__COMPITI DA SVOLGERE__
1. Secondo il testo sulle sorelle Wulz, quale titolo era stato previsto per la mostra e il libro a loro dedicati?
2. Nelle righe del dataset, rinomina "class" in "classe" lasciando invariato tutto il resto. Riporta tutte le righe senza le immagini.

__TESTO FORNITO__
--*--
La scontata, amara riflessione riporta alla mente un precedente sabotaggio, che nulla ha a che fare con l’attuale macello, risalendo a un paio d’anni fa. Si trattava della buona idea di un focus innovativo sulla realtà professionale ma soprattutto umana di due figure ben note nella Trieste del Novecento, ma forse non indagate appieno nelle loro interdipendenti fisionomie: Wanda e Marion Wulz. Una mostra, un libro, un carotaggio che si auspicava illuminante, anche per le ricche connessioni con la realtà sociale e culturale cittadina. C’era il titolo (“Trieste e due donne. Wanda e Marion Wulz, le sorelle fotografe”), c’era la pingue scaletta e c’erano, a buon punto, i “lavori in corso”.

A sabotare la buona idea fu, involontariamente, il patatrac della Fratelli Alinari, dove l’archivio della dinastia Wulz, assieme a documentazioni e registrazioni, era – come si sa – confluito già da tempo, con relativa scia di vecchie polemiche e gelosie (Firenze che scippava Trieste di un suo patrimonio… Corbellerie). Comunque non se ne fece nulla.

Eppure il tema mantiene la sua validità, dato che, nel loro inusuale, anomalo ruolo di fotografe e di titolari di studio fotografico, quindi pure di imprenditrici di sé stesse e totalmente responsabili del proprio lavoro, Wanda e Marion rappresentarono – soprattutto negli anni che segnarono la crescita dello studio, dopo la morte del padre Carlo: estremi anni ’20 e interi anni ’30 – un campione quasi emblematico del ruolo della donna autogestita in un’epoca che ben altri compiti e vincoli assegnava alla figura femminile. E quindi la loro attività scorse in parallelo a quella di parecchie altre donne di cultura triestine (scrittrici, pittrici, musiciste, giornaliste, libere pensatrici destinate anche a rilevanti ruoli politici), a testimonianza e conferma di un’emancipazione in netto anticipo sui tempi e su altre realtà italiane.
--*--
__MATERIALE FORNITO__
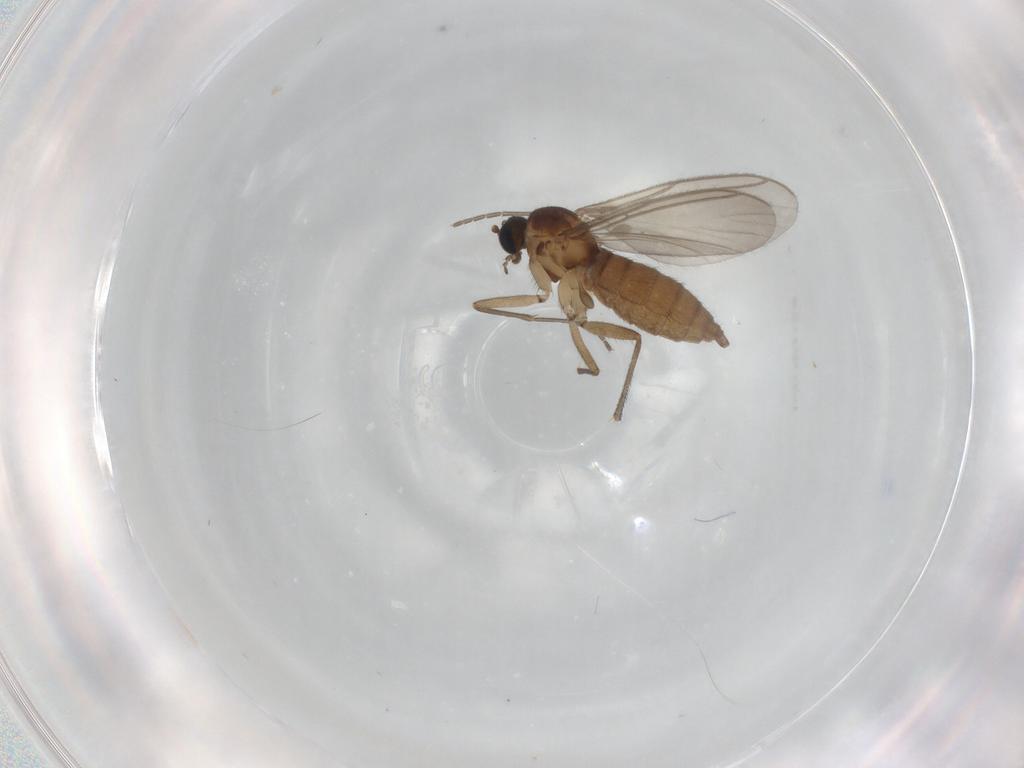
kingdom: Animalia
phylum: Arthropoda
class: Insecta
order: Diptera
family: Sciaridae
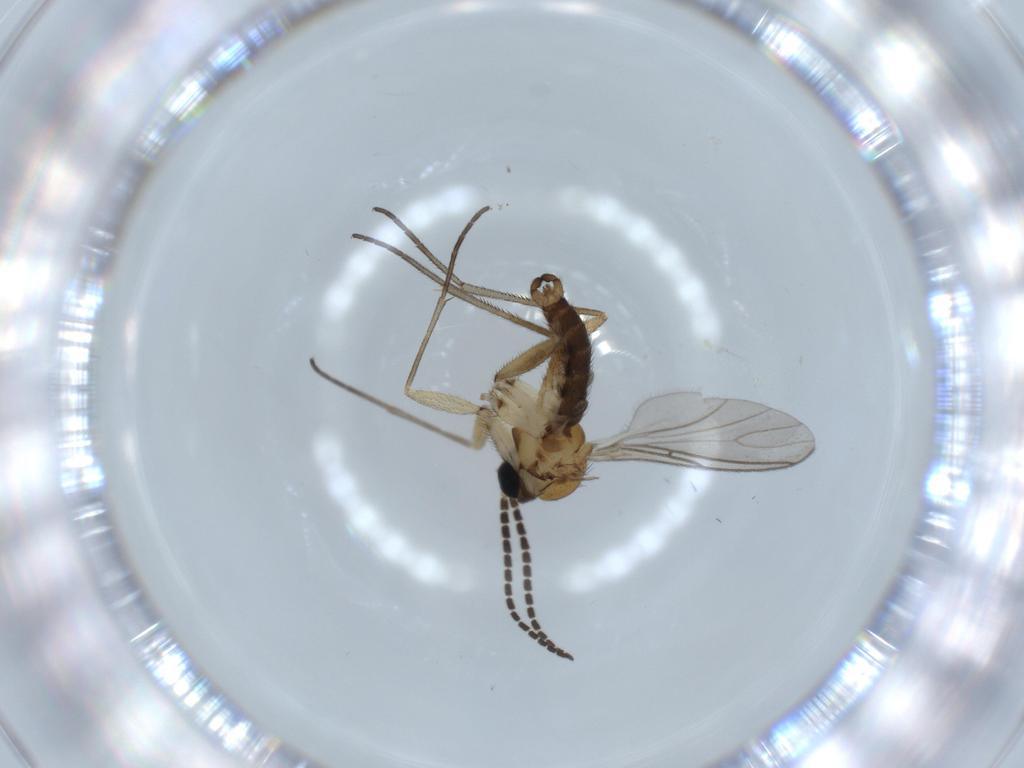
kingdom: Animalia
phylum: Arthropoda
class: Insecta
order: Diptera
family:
--*--
__COMPITI SVOLTI__
1. Il titolo previsto era "Trieste e due donne. Wanda e Marion Wulz, le sorelle fotografe".

2.
kingdom: Animalia
phylum: Arthropoda
classe: Insecta
order: Diptera
family: Sciaridae
kingdom: Animalia
phylum: Arthropoda
classe: Insecta
order: Diptera
family:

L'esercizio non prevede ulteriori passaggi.